Al desarrollar planes de nutrición para mascotas mayores, se deben equilibrar múltiples objetivos simultáneamente. El objetivo principal es mantener la salud general, asegurando que las mascotas reciban todos los nutrientes esenciales para apoyar diversas funciones corporales. El segundo objetivo es mantener un peso óptimo, evitando tanto la carga para la salud que supone la obesidad como la debilidad causada por la pérdida excesiva de peso. El tercer objetivo es retardar o prevenir el desarrollo de enfermedades crónicas a través de medios nutricionales, como la artritis y la disfunción cognitiva. Para las mascotas que ya están enfermas, el plan de nutrición también debería poder mejorar los síntomas clínicos, trabajando con el tratamiento médico para obtener resultados óptimos.
Vale la pena señalar que estos objetivos a veces pueden entrar en conflicto, lo que requiere un equilibrio caso por caso. Por ejemplo, un perro mayor obeso necesita una restricción calórica para perder peso y, al mismo tiempo, garantizar una ingesta adecuada de proteínas para prevenir la pérdida de masa muscular. Un gato mayor con poco apetito puede necesitar alimentos ricos en calorías y muy sabrosos para mantener el peso, incluso si esto significa relajar temporalmente el control sobre ciertos componentes nutricionales. Este equilibrio individualizado es el arte del manejo nutricional de las mascotas mayores.

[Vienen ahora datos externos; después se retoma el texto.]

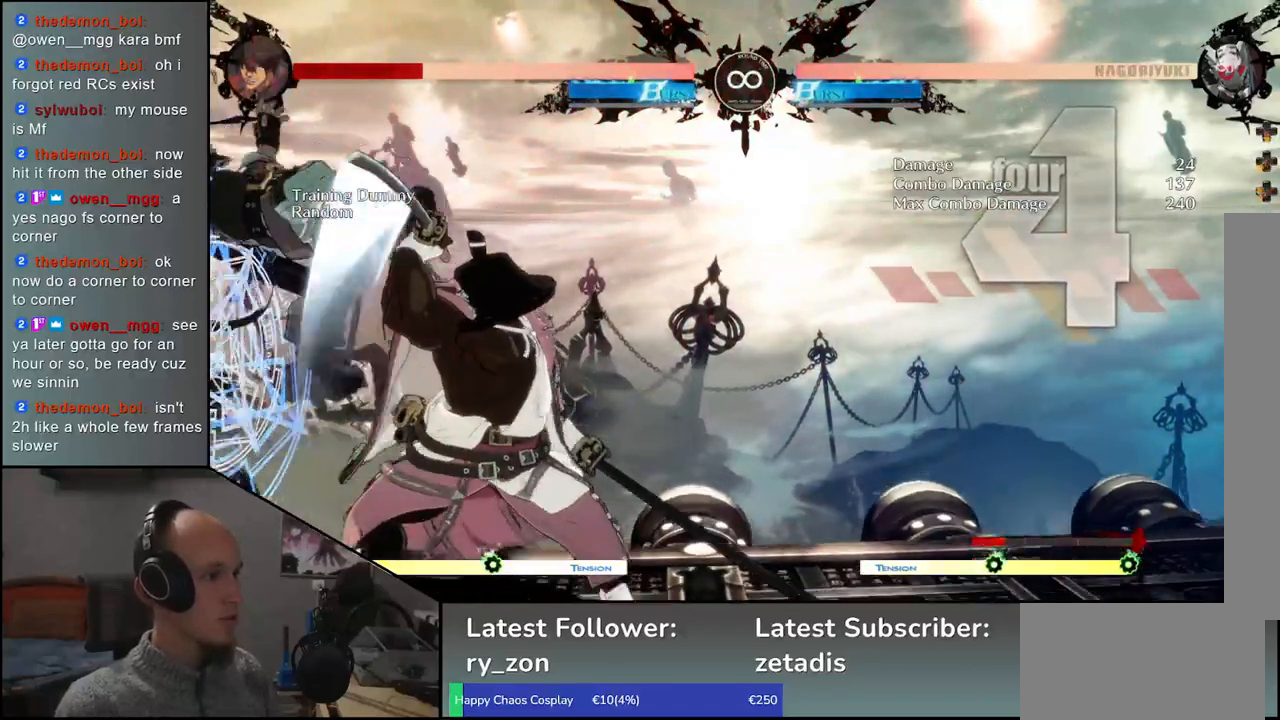
{"buttons": [], "left_stick": "center", "events": [[17, "left_stick", "down-right"], [83, "L1", "down"], [133, "left_stick", "right"], [217, "L1", "up"], [283, "left_stick", "center"]]}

Los planes de nutrición no son estáticos. A medida que las mascotas envejecen y las condiciones de salud cambian, las necesidades dietéticas cambiarán en consecuencia. Se recomienda reevaluar el plan de nutrición cada 3 a 6 meses o ajustarlo inmediatamente cuando el estado de salud de la mascota cambie significativamente. La comunicación regular con su veterinario, combinada con los resultados de los exámenes y las observaciones diarias, es esencial para desarrollar un plan de nutrición verdaderamente adecuado para su mascota.